Mountain Crawlers: Charleston, WV, July 10, 2000 - 11:00 PM
I love it. Nothing beats summer.
Right after work at 7:30pm, I saw a few nice storms on radar to the west, near Huntington, moving southeast. I headed west on I-64 to Milton and ran into unbelievably heavy rain. I turned around and drove east back to Charleston. Just as I re-entered the Interstate eastbound at Milton, a red Corsica hydroplaned and spun into the median, narrowly missing two other vehicles. I pulled over to offer assistance. Fortunately, the driver was OK but shaken- his car escaping with just a few clumps of dirt and grass smeared on the front and side.
My awareness of the dangerous road conditions now sharpened, I inched east on I-64 at 40 mph in the heavy rain to South Charleston, then headed south on Route 119 to northern Boone County. There I caught up with a small, active cell and pulled to the side of the road to shoot, but the storm moved away to the east quickly before I could catch anything.
I was tired, and I drove home- preparing for a good night's sleep- that is, until a bright anvil crawler shot over the sky above my house right as I parked in front.
I went up to the cemetery behind my house with the 2 cameras (35mm and video) and shot these four anvil crawlers from a storm that was flashing away about 6 miles to the south. The view is looking due south from Spring Hill Cemetery, with downtown Charleston just out of the picture on the right.
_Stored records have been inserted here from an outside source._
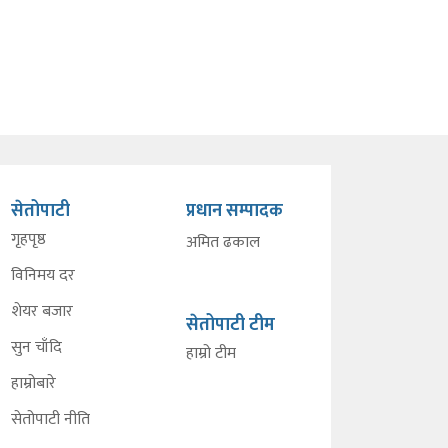
सेतोपाटी
प्रधान सम्पादक
गृहपृष्ठ
अमित ढकाल
विनिमय दर
शेयर बजार
सेतोपाटी टीम
सुन चाँदि
हाम्रो टीम
हाम्रोबारे
सेतोपाटी नीति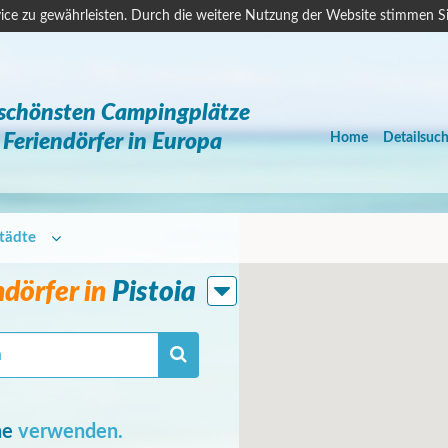
ice zu gewährleisten. Durch die weitere Nutzung der Website stimmen S
 schönsten Campingplätze
Feriendörfer in Europa
Home
Detailsuc
tädte
dörfer in
Pistoia
he
verwenden.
Three of the crawlers managed to connect to ground via a bright main channel that produced loud, sonic boom-like thunder even at a distance of 6 miles away. I had the camera aimed up high (cutting off the base of the CG channels) because I was trying to shoot the anvil crawlers over my head- I wasn't expecting the ground strikes!
MPEG video clips from storms earlier in the day:
clouds.mpg (419KB)
Blocking out the daylight nicely.
rolling.mpg (107KB)
Horizontally rotating clouds (time lapse capture). Probably not tornadic, but still an awesome sight.
cg1.mpg (223KB)
Lots of close lightning striking all around. Missed all of it:) Except for this distant one 2 miles away as the storms moved off to the southeast.
shelf.mpg (401KB)
6:00pm - Nice shelf cloud moving in at the front of a dying storm cell in Scott Depot.
Camera/Lens/Film: 35mm Pentax K1000 SLR, 28mm lens, Kodak 100 ASA.